The LCCI president said that it is a sorry state of affairs that at a time when the whole industry was already suffering due to high cost of doing business and complaining of being uncompetitive in the global market, the SBP has taken a totally unwise step. He said that the monetary policy announced by the State Bank Governor will not bring any good to the economy but would further deteriorate the situation.

The LCCI president was of the view that imbalances in the economy such as increasing trade deficit, current account deficit, high saving and investment gap, huge government borrowing and persistent high inflation including food inflation would leave a very negative impact on the national economy. Mian said that if the government was serious to promote local business, it would have to look at the monetary policy anew keeping in view the ground realities.

Governor, State Bank of Pakistan Dr. Shamshad Akhtar however, has strongly advocated the tightening of monetary policy to contain the inflationary pressures by rejecting the notion that it will adversely affect the economic growth. "Inflation is a monetary phenomenon and talks of irrelevance of monetary policy tightening to curb the inflation is nothing but irresponsible and absurd statement," central bank Governor contended in response to reservations of business community on the issue.
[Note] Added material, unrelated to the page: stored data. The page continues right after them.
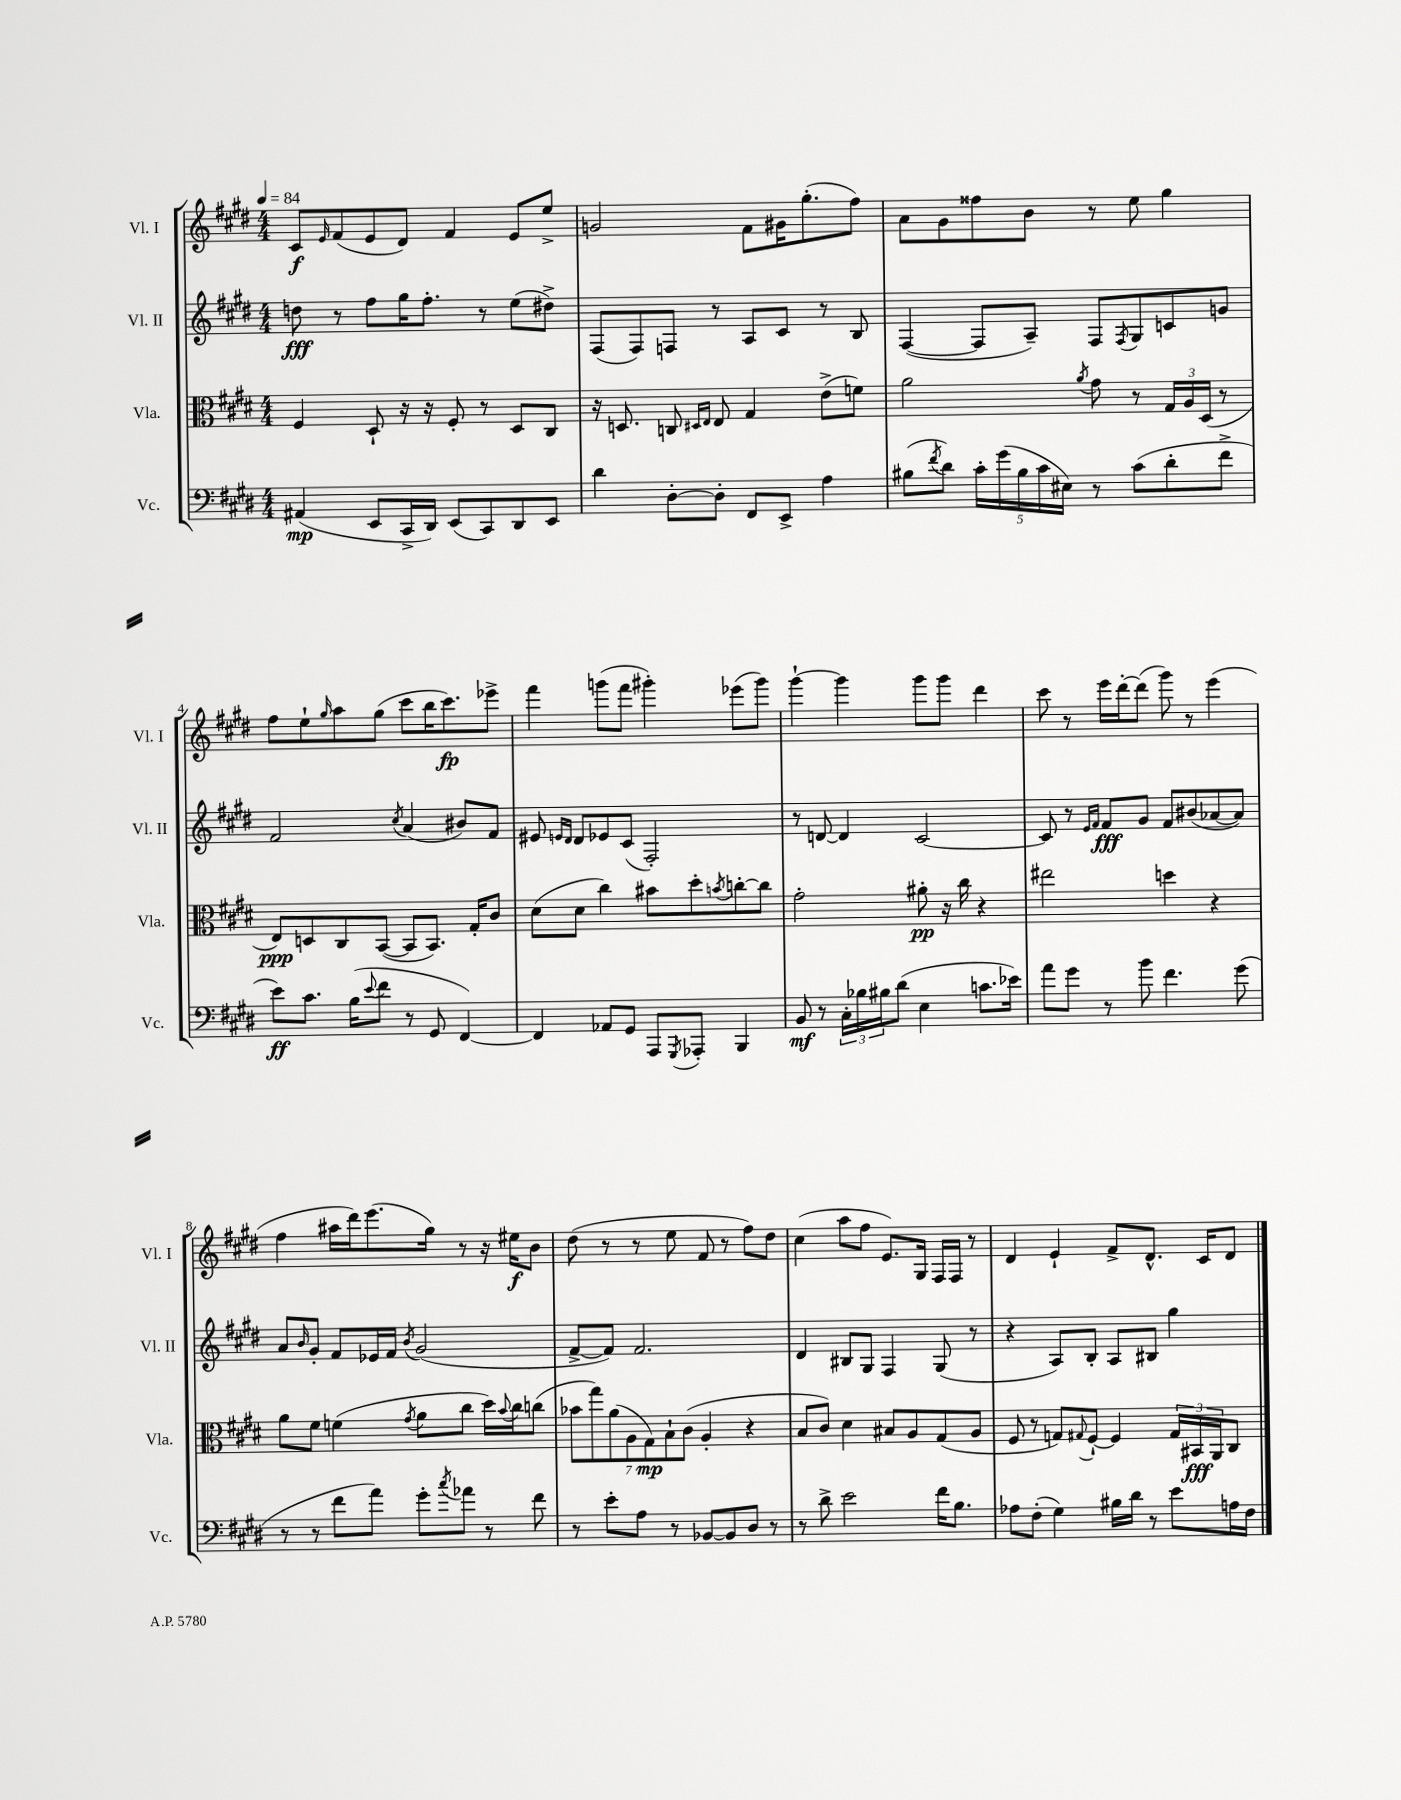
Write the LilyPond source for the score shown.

<<
\new StaffGroup <<
\new Staff = "s0" \with { instrumentName = "Vl. I" shortInstrumentName = "Vl. I" } {
    \clef treble \key e \major \numericTimeSignature \time 4/4 \tempo 4 = 84
    cis'8\f \grace { e'16 } fis'8( e'8 dis'8) fis'4 e'8 e''8-> |
    g'2 fis'8 gis'16 gis''8.-.( fis''8) |
    a'8 gis'8 fisis''8 b'8 r8 e''8 gis''4 |
    fis''8 e''8-! \grace { gis''16 } a''8 gis''8( cis'''8 b''16 cis'''8.\fp) ees'''8-> |
    fis'''4 g'''8( fis'''8 gis'''4-.) ees'''8( gis'''8) |
    gis'''4~-! gis'''4 gis'''8 gis'''8 dis'''4 |
    cis'''8 r8 e'''16 dis'''16~-. dis'''8( gis'''8) r8 e'''4( |
    fis''4 ais''16 dis'''16) e'''8.( gis''16) r8 r16 eis''16\f b'8 |
    dis''8( r8 r8 e''8 fis'8 r8 fis''8) dis''8 |
    cis''4( a''8 fis''8 e'8.) gis16 fis16 fis16 r8 |
    dis'4 e'4-! fis'8-> dis'8.-^ cis'16 dis'8 \bar "|." |
}
\new Staff = "s1" \with { instrumentName = "Vl. II" shortInstrumentName = "Vl. II" } {
    \clef treble \key e \major \numericTimeSignature \time 4/4
    d''8\fff r8 fis''8 gis''16 fis''8.-. r8 e''8( dis''8->) |
    fis8( fis8) f8 r8 a8 cis'8 r8 b8 |
    fis4~( fis8 a8--) fis8 \acciaccatura { fis8 } gis8 c'8 g'8 |
    fis'2 \acciaccatura { cis''8 } a'4( bis'8) fis'8 |
    eis'8 \grace { e'16 dis'16 } dis'8 ees'8 cis'8( fis2-.) |
    r8 d'8~ d'4 cis'2~ |
    cis'8 r8 \grace { e'16 fis'16 } fis'8\fff gis'8 fis'8 bis'8( aes'8~ aes'8) |
    a'8 \grace { b'16 } gis'8-. fis'8 ees'16 fis'16 \acciaccatura { b'8 } gis'2( |
    fis'8~-> fis'8) fis'2. |
    dis'4 bis8 gis8 fis4 gis8( r8 |
    r4 a8) b8-. a8 bis8 gis''4 \bar "|." |
}
\new Staff = "s2" \with { instrumentName = "Vla." shortInstrumentName = "Vla." } {
    \clef alto \key e \major \numericTimeSignature \time 4/4
    fis4 dis8-! r16 r16 fis8-. r8 dis8 cis8 |
    r16 d8. c8 \grace { dis16 e16 } e8 gis4 e'8->( f'8) |
    a'2 \acciaccatura { a'8 } gis'8 r8 \tuplet 3/2 { gis16 a16 dis16( } r8 |
    e8\ppp) d8 cis8 b,8~( b,8 b,8.) gis16-. cis'8 |
    dis'8( dis'8 cis''4) bis'8 dis''8-. \acciaccatura { b'8 } c''8~-. c''8 |
    gis'2-. ais'8-.\pp r16 cis''16 r4 |
    eis''2 d''4 r4 |
    a'8 fis'8 f'4( \acciaccatura { gis'8 } a'8 cis''8 dis''16) \appoggiatura { b'8 } cis''16 c''8( |
    \tuplet 7/4 { bes'8 gis''8) a'8( a8 gis8\mp) b8-! cis'8( } a4-. r4 |
    b8 cis'8) dis'4 bis8 a8 gis8( a8 |
    fis8 r8 g8) \appoggiatura { gis8 } fis8~-! fis4 \tuplet 3/2 { gis16 bis,16\fff a,16 } cis8 \bar "|." |
}
\new Staff = "s3" \with { instrumentName = "Vc." shortInstrumentName = "Vc." } {
    \clef bass \key e \major \numericTimeSignature \time 4/4
    ais,4\mp( e,8 cis,16-> dis,16) e,8( cis,8) dis,8 e,8 |
    dis'4 dis8~-. dis8-. fis,8 e,8-> a4 |
    bis8( \acciaccatura { fis'8 } dis'8) \tuplet 5/4 { cis'16-. gis'16( bis16 cis'16 eis16) } r8 cis'8( dis'8-. fis'8-> |
    e'8\ff) cis'8. b16( \appoggiatura { e'8 } fis'8 r8 gis,8 fis,4~) |
    fis,4 aes,8 gis,8 a,,8 \acciaccatura { gis,,8 } aes,,8-. b,,4 |
    b,8\mf r8 \tuplet 3/2 { cis16-. bes16 bis16 } dis'8( e4 c'8. ees'16) |
    a'8 gis'8 r8 b'8 fis'4. gis'8( |
    r8 r8 fis'8 a'8) gis'8-. \acciaccatura { cis''8 } aes'8 r8 fis'8 |
    r8 e'8-. a8 r8 bes,8~ bes,8 dis8 r8 |
    r8 dis'8-> e'2 fis'16 b8. |
    aes8 fis8-.( gis4) bis16 dis'16 r8 e'8 a16 fis16 \bar "|." |
}
>>
>>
Talking to members of Federation of Pakistan Chamber of Commerce and Industry (FPCCI) and representatives of business and industry at Federation House, she emphatically defended the monetary policy stance of central bank and even termed the statements and comments of some members opposing the discount rate hike as "allegations and irrelevant."

However, business community people seemingly unconvinced kept raising flaws in monetary policy, which invited a bit of harsh response from, otherwise, soft-spoken SBP Governor. "This tightening of monetary policy is to contain the inflation, which has been brought down with the effective monetary stance since 2005, which otherwise have been in the range of double digit," she stated while talking about the rationale behind the discount rate raise. Also, to reduce the demand pressures and absorb the excessive liquidity in the market, it has become inevitable to further tighten the monetary stance.

One of the highly placed senior economists while talking to this correspondent explained that the basic objective of tightening the monetary policy is to curtail aggregate demand in order to make it consistent to aggregate supply and thereby contain inflation. This policy was needed when it was initiated by the State Bank in 2005 and 2006. It proved effective and during the next year succeeded in curtailing the aggregate demand from 12 to 4 percent by the end of financial year 2006-07.

The other objective of tightening the monetary policy is to control inflation by curtailing aggregate demand. The core inflation has been controlled. The inflation in food prices is the real problem facing Pakistan these days. This is a global phenomenon and cannot be overcome by increasing the interest rates.

The third objective of tightening the monetary policy can be to curtail increasing imports. In our case the basic reason for increased import bill is because of rise in oil prices in the international market. The import of non-oil items has already slowed down. The increase in oil import bill is not because of any abnormal rise in quantity. It is basically because of increased prices. In the year 2005 we imported oil at $63 a barrel which rose to $92 in January 2008.

Continuing he said that now there appears no objective which can be achieved through further tightening the monetary policy. It would rater prove counter productive as

(a) Increased lending rates will further slow down the economic activity and growth resulting in dearth of jobs.

(b) Gap in what the banks are charging from the borrowers and what they are paying to the depositors would further widen.

(c) Cost of Government borrowing from the banks will increase and in turn it would add to fiscal deficit.

The only beneficiaries of this initiative of the state bank would be commercial banks which are already making fabulous profits. They are charging from 12 to 15 per cent interest from their borrowers and paying only 2 to 4 per cent to their depositors.